Wollstonecraft differs from Wright in the sense that she believes that reason can
be achieved through direct contact with god. Such contact helps achieving moral growth
and therefore the ability to make moral judgments.
Sarah Grimke resorts to the same argument of Wollstonecraft, in that she rejects
male clerical intermediaries in an attempt to receive truth through the self. She also relied
on the fact that the intellect is not sexed, just like souls as Wollstonecraft suggests. In
other words, and as believed by thinkers of the Enlightenment, men and women are
naturally equal and ontologically the same, therefore, souls and minds are the same if
provided with the same education and training.

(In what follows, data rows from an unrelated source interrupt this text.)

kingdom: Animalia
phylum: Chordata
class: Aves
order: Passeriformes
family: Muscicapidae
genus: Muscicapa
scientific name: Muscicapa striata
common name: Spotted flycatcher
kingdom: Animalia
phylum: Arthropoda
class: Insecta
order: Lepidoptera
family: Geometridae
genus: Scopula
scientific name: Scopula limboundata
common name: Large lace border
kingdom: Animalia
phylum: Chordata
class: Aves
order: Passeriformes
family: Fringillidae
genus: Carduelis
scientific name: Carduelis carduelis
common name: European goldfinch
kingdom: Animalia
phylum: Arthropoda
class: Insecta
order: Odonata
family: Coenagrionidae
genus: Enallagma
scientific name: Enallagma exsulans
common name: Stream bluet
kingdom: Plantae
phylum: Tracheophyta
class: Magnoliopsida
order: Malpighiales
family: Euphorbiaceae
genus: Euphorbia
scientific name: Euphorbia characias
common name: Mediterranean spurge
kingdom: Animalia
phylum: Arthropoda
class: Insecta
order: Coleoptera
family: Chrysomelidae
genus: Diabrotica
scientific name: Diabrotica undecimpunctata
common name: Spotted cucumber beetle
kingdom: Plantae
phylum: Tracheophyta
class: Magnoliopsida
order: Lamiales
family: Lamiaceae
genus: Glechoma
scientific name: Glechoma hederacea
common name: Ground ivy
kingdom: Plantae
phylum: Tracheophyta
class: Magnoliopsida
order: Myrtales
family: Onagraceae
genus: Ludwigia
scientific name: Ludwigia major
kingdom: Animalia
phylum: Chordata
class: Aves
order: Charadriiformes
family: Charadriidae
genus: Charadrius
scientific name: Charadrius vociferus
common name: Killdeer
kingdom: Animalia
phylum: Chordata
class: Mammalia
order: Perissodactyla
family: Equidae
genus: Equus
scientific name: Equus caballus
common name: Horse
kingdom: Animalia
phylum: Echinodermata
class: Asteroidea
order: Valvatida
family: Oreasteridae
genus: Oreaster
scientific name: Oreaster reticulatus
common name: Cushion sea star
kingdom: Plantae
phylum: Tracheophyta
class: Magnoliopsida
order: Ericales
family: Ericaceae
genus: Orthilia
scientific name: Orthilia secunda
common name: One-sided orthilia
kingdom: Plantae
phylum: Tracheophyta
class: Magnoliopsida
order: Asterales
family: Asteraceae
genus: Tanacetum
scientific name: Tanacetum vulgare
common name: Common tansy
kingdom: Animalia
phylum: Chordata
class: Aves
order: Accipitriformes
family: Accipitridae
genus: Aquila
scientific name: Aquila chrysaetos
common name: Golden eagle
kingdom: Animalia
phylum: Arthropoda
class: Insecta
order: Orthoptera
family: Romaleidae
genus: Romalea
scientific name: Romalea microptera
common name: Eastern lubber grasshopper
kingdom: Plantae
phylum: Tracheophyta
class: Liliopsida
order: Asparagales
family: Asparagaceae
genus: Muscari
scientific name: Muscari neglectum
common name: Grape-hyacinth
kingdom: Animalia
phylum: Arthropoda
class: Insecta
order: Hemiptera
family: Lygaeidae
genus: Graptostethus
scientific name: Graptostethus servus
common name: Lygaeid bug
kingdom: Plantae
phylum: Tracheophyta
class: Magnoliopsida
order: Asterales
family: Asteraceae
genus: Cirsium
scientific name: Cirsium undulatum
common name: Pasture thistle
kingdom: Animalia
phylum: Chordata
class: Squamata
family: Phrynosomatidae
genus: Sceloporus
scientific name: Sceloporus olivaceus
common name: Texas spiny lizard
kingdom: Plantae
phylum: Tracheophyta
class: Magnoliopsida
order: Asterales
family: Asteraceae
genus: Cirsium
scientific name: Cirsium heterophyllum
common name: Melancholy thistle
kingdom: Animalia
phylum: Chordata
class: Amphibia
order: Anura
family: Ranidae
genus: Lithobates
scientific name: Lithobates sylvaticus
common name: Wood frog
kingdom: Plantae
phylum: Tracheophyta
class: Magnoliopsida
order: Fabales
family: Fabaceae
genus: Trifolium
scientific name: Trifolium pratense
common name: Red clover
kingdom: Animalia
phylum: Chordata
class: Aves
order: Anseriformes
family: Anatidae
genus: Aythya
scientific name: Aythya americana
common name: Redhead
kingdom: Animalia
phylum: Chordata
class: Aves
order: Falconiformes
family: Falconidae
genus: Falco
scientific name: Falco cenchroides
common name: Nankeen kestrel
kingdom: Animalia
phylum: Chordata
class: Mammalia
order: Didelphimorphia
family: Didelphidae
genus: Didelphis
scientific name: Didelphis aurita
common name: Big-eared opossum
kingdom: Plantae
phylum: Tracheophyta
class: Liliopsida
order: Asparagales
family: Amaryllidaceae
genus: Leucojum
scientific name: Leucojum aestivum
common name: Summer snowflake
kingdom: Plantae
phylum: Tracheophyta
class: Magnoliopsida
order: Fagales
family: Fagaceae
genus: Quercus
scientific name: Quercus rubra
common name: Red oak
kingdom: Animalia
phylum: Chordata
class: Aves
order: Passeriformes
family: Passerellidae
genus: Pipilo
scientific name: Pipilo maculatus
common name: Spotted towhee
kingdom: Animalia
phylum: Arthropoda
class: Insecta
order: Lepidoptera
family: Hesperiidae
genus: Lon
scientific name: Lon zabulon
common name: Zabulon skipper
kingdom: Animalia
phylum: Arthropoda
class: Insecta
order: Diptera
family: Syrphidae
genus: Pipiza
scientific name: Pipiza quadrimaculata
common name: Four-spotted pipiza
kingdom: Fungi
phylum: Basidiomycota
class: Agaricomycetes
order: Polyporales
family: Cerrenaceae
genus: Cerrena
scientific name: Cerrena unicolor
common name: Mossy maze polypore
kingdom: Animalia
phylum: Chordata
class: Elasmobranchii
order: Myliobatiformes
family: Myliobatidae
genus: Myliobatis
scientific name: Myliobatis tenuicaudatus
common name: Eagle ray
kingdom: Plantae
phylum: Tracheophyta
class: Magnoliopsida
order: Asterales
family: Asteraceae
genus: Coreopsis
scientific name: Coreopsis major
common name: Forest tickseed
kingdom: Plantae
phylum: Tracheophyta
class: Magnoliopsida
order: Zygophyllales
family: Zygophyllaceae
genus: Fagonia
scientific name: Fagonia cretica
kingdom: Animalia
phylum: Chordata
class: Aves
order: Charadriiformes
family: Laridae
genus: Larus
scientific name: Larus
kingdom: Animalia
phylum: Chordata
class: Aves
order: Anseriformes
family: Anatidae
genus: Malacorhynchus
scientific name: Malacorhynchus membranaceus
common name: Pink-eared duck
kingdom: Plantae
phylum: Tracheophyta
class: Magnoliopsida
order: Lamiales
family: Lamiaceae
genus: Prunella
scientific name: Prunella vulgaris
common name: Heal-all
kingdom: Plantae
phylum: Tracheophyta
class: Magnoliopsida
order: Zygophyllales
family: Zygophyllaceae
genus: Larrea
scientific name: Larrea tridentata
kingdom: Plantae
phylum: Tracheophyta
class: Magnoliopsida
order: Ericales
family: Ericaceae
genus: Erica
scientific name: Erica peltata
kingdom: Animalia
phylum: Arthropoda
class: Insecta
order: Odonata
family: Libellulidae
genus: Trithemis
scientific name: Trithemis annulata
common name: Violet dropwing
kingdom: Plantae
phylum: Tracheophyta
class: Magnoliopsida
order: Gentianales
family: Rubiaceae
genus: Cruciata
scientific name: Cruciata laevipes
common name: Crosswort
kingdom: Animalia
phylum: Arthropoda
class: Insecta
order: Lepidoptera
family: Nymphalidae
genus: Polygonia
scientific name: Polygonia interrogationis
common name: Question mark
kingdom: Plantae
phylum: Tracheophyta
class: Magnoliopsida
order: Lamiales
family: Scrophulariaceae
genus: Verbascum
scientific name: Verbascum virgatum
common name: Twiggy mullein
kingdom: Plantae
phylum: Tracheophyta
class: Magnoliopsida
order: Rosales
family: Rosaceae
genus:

Elizabeth Stanton, on the other hand, in her Solitude of Self, stresses on the
importance of building womens characters. Intellectual and moral growth is important,
but Stanton states that daughters should be educated in courage and self-independence,
believing in the Protestant fact of the individuality of the human soul. I guess that Stanton
succeeded in convincing men, specifically, with her argument. When she wrote
Declaration of Sentiments 1848, one hundred men and women signed it and accepted
its content. If some men appreciated the work and went with granting women their
inalienable rights, then the door is open to others who may reconsider the issue of women
and believe in them as full real individuals.
Moving to the nineteenth century, thinkers during that age resorted more to
achieving serious cultural transformations. There was a shift in focus from the rational to
the irrational, from the logical to the intuitive sides of life. The Romantics at that time
stressed on the idea of individualism and how difference brings power. This shift
affected the way feminist thinkers in the way they would improve their arguments.
Focusing on other aspects in proving the identity of women in societies help build fuller
and more complete and real individuals.
Margret Fuller, one of the main feminists in the nineteenth century, focused in her
Woman in the Nineteenth Century (1845) on the emotional intuitive side of knowledge
away from the mechanistic view of the Enlightenment rationalists. What might be
advantageous in Fullers argument is that she doesnt call for having women as rulers but
deal with them as ...a nature to grow, as an intellect to discern, as a soul to live freely
and unimpeded, to unfold her powers... (49). Fuller, like Stanton, focuses on the kind of
knowledge that comes from within not from without which develops self-reliance, a goal

that Grimke aimed at as well. She also provides another concern that wasnt considered
during the Enlightenment age; loving relationships and connectedness to community,
which follows participating in public sphere and being part of social, political, and
cultural formations.
Then she relies on the fundamental basis of the age spirit, difference is power.
Fuller believes that the kind of differences women have as certain feminine qualities that
males lack make them distinctive in nature and powerful. However, these differences
would be useless if not discovered and well improved; were they free, were they wise
fully to develop the strength and beauty of Woman, they would never wish to be men, or
manlike (50).
So many other feminist appeared along history in an attempt to fill gaps missed by
the previous ones. But as for those I have discussed above, I think that they used different
sources or bases upon which they built their argument in a way that they were fit to the
age. They also tackled different aspects of the woman; her physicality, mentality,
spirituality and personality; a coincidence that brought to woman almost full complete
view of how to develop her in different aspects of life.

Sources:
-

Josephine Donovan: Feminist Theory: The Intellectual Traditions.